We at Southampton Students for Education (the campus anti-fees group) aren’t too enamoured with Soton Vice-Chancellor Don Nutbeam. We think he’s deliberately evasive on what he actually believes about fees and education cuts, and we feel that he’s done little or nothing to stand up for students in the face of the really radical changes the Government has forced through. The University is certainly not badly run, but we think Don should represent students much more loudly and forcefully than he has thus-far.
But at the same time we sometimes worry we’re being unfair. After all, if we don’t know what Don really thinks, perhaps we’re judging him too harshly. In his defence he has a difficult job with a lot of responsibility. Maybe he really does think it’s bad that students graduate with £50,000 of debt, but he just can’t say so. Maybe he really does think higher education is an important public good, not a consumer good. And maybe he really is angry at the Government over the policy mess that led to massive fall in Southampton’s recruitment (and future budget).
But then we get this, in his own blog:
“We meet as a University group for breakfast with Minister David Willetts. There is a little gallows humour about student recruitment this year, with different experiences on offer from the universities present. As ever, David is an enthusiastic and well informed host, and suggested that we should find some time to discuss our student recruitment challenges this year (more later on this). Despite our occasional differences, I remain of the view that the sector is well served by him as Minister at a time when public spending is under such pressure.”
Now I don’t want to seem like a humourless young(ish) campaign-nerd (I am one, but I don’t want to seem like it). But this really is not ok. It’s one thing for Don and David to be chums and go jetting around the world. In fact, that’s probably a good thing for the University. But I am very, very uncomfortable with the idea that these two successful, wealthy, University educated members of the establishment think it’s ok to go around joking (and telling us!) about the fact that thousands of young people who worked their socks of in A-Levels have been unable to get into University. And joking, for that matter, about how their very own admissions policies will blow a multi-million pound hole in University budgets for current students and staff alike.

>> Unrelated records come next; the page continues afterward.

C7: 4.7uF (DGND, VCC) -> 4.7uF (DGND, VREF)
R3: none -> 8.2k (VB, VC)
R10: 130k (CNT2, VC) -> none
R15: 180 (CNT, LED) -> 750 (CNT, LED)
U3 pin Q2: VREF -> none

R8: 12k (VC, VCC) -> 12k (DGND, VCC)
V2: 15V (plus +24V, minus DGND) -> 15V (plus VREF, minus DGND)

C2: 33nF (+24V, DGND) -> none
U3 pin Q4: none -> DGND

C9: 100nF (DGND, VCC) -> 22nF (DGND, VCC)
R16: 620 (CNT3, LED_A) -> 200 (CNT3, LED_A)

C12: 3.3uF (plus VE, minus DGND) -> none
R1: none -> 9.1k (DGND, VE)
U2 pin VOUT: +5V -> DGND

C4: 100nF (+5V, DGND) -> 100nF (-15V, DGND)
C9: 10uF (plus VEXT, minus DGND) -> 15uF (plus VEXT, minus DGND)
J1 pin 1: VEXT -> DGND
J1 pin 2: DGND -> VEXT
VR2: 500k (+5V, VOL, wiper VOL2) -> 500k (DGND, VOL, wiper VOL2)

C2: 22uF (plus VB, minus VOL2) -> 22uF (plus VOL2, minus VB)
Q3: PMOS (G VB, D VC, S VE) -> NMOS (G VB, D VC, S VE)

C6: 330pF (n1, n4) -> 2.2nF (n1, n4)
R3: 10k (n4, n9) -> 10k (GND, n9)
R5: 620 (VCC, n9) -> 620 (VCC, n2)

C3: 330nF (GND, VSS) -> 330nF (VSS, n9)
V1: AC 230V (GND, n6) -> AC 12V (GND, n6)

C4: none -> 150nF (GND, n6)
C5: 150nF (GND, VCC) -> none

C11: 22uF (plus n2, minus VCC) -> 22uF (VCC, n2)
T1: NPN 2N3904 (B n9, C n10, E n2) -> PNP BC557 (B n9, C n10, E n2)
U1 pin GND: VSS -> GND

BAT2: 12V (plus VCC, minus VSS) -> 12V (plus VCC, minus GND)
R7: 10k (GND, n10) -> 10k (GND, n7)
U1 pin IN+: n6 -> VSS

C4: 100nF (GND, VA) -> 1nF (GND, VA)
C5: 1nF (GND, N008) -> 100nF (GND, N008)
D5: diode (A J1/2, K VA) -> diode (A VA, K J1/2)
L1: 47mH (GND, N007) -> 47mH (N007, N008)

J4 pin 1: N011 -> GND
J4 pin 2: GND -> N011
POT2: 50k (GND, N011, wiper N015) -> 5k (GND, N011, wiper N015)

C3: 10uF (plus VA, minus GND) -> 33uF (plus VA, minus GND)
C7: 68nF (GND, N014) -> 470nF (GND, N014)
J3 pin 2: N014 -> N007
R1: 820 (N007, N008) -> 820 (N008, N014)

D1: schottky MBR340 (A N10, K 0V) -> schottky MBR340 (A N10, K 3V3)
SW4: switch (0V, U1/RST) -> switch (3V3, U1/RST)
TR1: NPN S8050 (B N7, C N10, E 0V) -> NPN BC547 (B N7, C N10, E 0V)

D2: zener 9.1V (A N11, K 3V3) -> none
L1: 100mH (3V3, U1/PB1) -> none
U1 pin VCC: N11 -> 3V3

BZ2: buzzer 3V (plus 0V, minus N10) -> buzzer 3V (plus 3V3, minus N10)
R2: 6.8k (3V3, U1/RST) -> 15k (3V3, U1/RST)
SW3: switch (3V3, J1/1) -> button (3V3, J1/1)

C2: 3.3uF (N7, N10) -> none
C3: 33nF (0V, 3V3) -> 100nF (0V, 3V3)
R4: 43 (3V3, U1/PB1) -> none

And equally bad is the ringing endorsement of Minister Willetts which follows. So the sector is well-served by him is it? Which part of the sector does Don have in mind? The students who couldn’t get into University because of the AAB debacle? Or the students who were deterred from even trying? What about the students who got in to University but will leave with debts of £50,000 for a degree which Don and Willetts got for free? Or perhaps Don means the support staff who lost their jobs to cope with the Willetts’ budget cuts to higher education?
Who knows what Don was thinking when he wrote this? All I know is that, suddenly, I don’t feel so unfair any-more.